Shorten Classic Cluster start up time

NW1000 · ‎03-09-2026

We use R notebooks to generate workflow. Thus we have to use classic clusters. And we need roughly 10 additional R packages in addition to 2 pyPI packages. It takes at least 10-20 min to start the cluster. We found the most time taken were the package installation. I tried to pre-install the packages to a volume:

# Run this ONCE on a running cluster, then save the library path

lib_path <- "/Volumes/datalake/test/rlib_cache"

#dir.create(lib_path, recursive = TRUE, showWarnings = FALSE)

packages <- c("mmrm", "emmeans", "striprtf", "pandoc",

"glmmTMB", "kableExtra", "rtables",

"tinytex", "tern")

install.packages(packages,

lib = lib_path,

repos = c(CRAN = "https://packagemanager.posit.co/cran/__linux__/noble/2025-03-20"),

HTTPUserAgent = sprintf("R/%s R (%s)", getRversion(),

paste(getRversion(), R.version["platform"], R.version["arch"], R.version["os"])),

Ncpus = parallel::detectCores())

Then set up .sh as init script for the classic cluster:

#!/bin/bash

set -uo pipefail

exec > /tmp/init-r-libs.log 2>&1

echo "=== R Library Init started at $(date -u) ==="

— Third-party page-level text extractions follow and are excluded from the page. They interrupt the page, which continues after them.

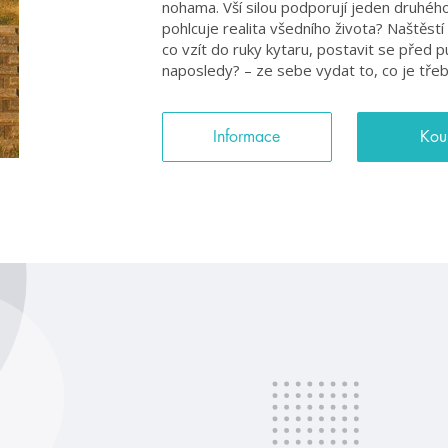
nohama. Vší silou podporují jeden druhého,
pohlcuje realita všedního života? Naštěstí
co vzít do ruky kytaru, postavit se před 
naposledy? – ze sebe vydat to, co je třeba
Informace
Kou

CUSTOM_R_LIBS="/Volumes/datalake/test/rlib_cache"

# Use Rprofile.site — this runs AFTER Databricks sets up its R environment

# so the custom path will persist

cat <<EOF | sudo tee -a /usr/lib/R/etc/Rprofile.site

# --- Custom R Library Path (added by init script) ---

local({

custom_lib <- "${CUSTOM_R_LIBS}"

if (dir.exists(custom_lib)) {

.libPaths(c(custom_lib, .libPaths()))

}

})

EOF

echo "Custom R library path added to Rprofile.site: $CUSTOM_R_LIBS"

echo "=== R Library Init completed at $(date -u) ==="

But this cluster did not have the R packages installed. Failed to work.

Is there any way to shorten the cluster start up time? Thank you.